Als Anhänger der Lehren des großen und berühmten griechischen Arztes Hippokrates von Kos setzt sich Galen in diesem Werk mit dessen Lehren auseinander und vergleicht sie mit den Vorstellungen über die Beschaffenheit der Seele des griechischen Philosophen Platon. Dabei geht es Galen gar nicht darum Philosophie und Medizin gegeneinander auszuspielen und die Richtigkeit der einen Fachrichtung zu beweisen. Vielmehr zeigt er, dass er den Aussagen des Philosophen und des Arztes in allen Punkten zustimmt. Sein Ziel ist der Nachweis, dass die Aussagen des Arztes Hippokrates und des Philosophen Platon übereinstimmen können.

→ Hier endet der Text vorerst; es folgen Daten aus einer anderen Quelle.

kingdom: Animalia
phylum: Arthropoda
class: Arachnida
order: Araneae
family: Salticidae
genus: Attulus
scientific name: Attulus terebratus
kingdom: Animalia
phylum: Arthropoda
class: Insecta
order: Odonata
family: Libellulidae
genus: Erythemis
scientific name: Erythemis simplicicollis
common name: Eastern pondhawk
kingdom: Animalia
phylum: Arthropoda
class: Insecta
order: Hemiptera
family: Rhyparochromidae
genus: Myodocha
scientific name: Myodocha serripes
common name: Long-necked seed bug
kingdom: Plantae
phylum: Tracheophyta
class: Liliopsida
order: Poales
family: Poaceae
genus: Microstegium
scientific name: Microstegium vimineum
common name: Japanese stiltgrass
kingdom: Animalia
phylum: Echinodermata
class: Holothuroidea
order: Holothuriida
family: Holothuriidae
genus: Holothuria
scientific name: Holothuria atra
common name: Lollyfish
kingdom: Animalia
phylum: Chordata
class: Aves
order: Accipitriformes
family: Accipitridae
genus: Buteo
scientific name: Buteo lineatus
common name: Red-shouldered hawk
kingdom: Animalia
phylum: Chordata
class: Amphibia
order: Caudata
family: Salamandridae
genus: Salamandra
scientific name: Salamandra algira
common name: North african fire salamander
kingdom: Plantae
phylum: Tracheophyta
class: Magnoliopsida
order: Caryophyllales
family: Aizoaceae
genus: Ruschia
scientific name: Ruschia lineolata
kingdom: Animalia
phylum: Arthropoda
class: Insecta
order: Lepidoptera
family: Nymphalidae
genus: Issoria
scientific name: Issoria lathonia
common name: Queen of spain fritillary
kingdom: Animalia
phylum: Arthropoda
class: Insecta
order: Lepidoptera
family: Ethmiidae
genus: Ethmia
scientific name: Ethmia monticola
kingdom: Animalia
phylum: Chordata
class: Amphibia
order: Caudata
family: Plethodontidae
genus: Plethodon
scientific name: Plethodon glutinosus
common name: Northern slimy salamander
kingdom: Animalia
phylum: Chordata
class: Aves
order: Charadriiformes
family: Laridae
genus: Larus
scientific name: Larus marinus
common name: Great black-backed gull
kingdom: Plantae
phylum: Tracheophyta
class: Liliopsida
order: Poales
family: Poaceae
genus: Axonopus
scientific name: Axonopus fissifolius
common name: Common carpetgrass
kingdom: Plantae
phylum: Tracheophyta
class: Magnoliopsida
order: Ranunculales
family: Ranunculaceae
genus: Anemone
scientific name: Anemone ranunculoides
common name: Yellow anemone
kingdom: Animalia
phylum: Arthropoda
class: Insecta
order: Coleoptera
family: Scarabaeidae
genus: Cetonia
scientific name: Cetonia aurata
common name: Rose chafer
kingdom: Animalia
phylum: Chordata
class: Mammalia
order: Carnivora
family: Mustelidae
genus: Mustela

Er versucht, die recht abstrakten Meinungen Platons ganz konkret in die menschliche Physiologie einzupassen, die bei ihm auf den Vorstellungen des Hippokrates aufbaut.

So wundert es dann auch nicht, dass wir in den wenigen Resten, die sich auf den Papyrusfragmenten erhalten haben, Galens Beschreibung der Arterien in den unteren Bereichen des Körpers und der Beine lesen können, auch wenn die Verbindung zu den metaphysischen Vorstellungen Platons unklar bleiben muss, weil sich diese Textpassage nicht mehr erhalten hat.

Galen behauptet in seinen anderen Schriften, dass seine Werke zu seinen Lebzeiten bereits in vielen Provinzen des römischen Reiches gelesen wurden. Das mag eine Übertreibung und Bestätigung seines eigenen Stolzes sein. Die Fragmente in Berlin und München stammen allerdings aus dem römischen Hermupolis in Mittelägypten und aus einer Zeit kurz nach dem Tod des Arztes. Sie mögen somit vielleicht die Aussagen Galens nicht unbedingt bestätigen. Sie zeige allerdings, dass seine Werke durchaus nicht nur in den großen kulturellen Zentren der römischen Welt wie Rom, Alexandria etc. rezipiert wurden, sondern viel weiter auch im Hinterland Verbreitung fanden.

Dieser Papyrus mit einem Ausschnitt aus Galens Werk war in der Ausstellung „Au temps de Galien. Un médicin grec dans l’empire romain“ im Musée royal de Mariemont in Morlanwelz in Belgien zu sehen.